With a reluctant helping hand from film director Alfred Hitchcock, no less
The Secret of Terror Castle is the first case for the Three Investigators — aka Jupiter Jones, Pete Crenshaw and Bob Andrews, teenage boys living in Southern California circa 1964. Mastermind Jupiter has recently won a contest that earned him 30 days of access to a Rolls Royce and chauffeur, convenient since none of the boys are old enough to drive yet.
Somehow Jupiter finagles Alfred Hitchcock into hiring them to find a haunted house for him where he can film his next picture. Even more conveniently, there’s a likely location nearby, the former home of a silent film star whose career was ruined when talking movies revealed he spoke in a high-pitched lisp. No one has been able to stay for more than an hour inside the house since the disgraced movie star’s mysterious disappearance, as spooky sounds of a phantom organ and uncontrollable feelings of terror cause them to flee. The boys need to make sure it’s really haunted and plan their own visit to the “Terror Castle.” Is it really haunted, and if so by what — or whom?

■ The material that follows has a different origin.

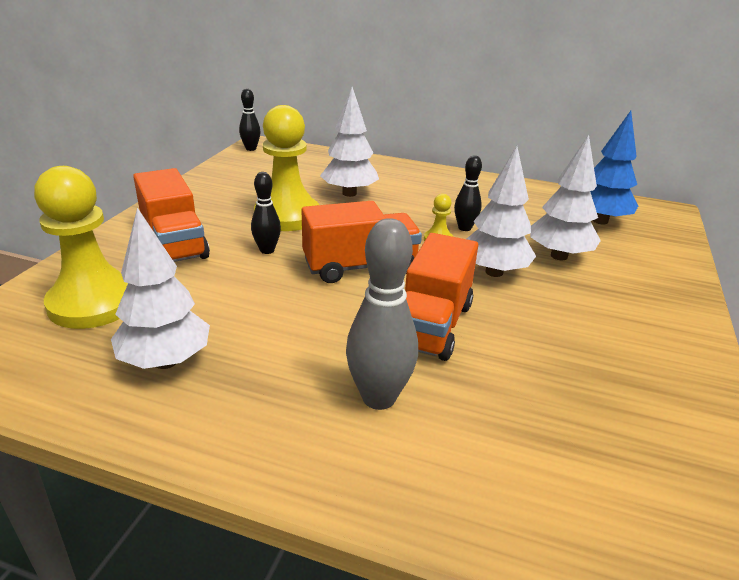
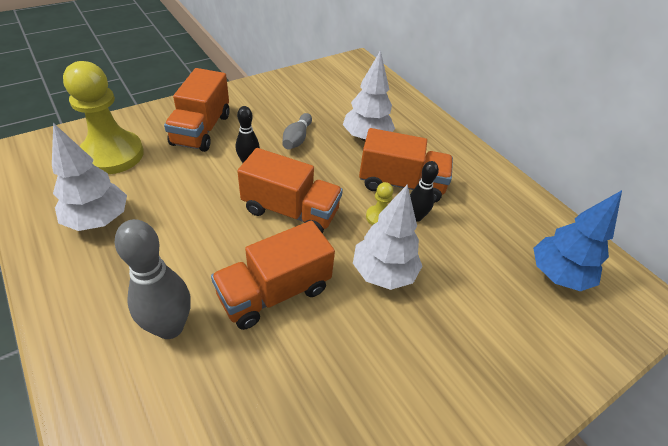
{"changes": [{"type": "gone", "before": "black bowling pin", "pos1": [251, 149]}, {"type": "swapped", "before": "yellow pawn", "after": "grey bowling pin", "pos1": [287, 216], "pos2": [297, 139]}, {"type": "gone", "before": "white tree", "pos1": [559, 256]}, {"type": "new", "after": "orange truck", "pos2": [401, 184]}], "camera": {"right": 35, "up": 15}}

I loved these books growing up, ranking them just below Trixie Belden and ahead of Nancy Drew. This debut was first published in 1964, so the series and I were born at the same time (no need to speculate on who has aged better, thank you very much). Reading it as an adult, there is nothing scary or spooky about the story, but I still loved the Three Investigators’ Rube Goldberg-esque “office” arrangements in the junkyard of Jupiter’s Uncle Titus. There are lots of those little details that really spoke to children growing up in an era without CGI or fancy special effects to create realistic paranormal atmospheres. We did it with our own brains, kids!
I probably gave this one a half-star extra just for nostalgia, as the ending was easy to figure out at my advanced age. But now that I’ve located a source for the whole series, I will keep reading and hope the magic never dims so much that they are no longer appealing.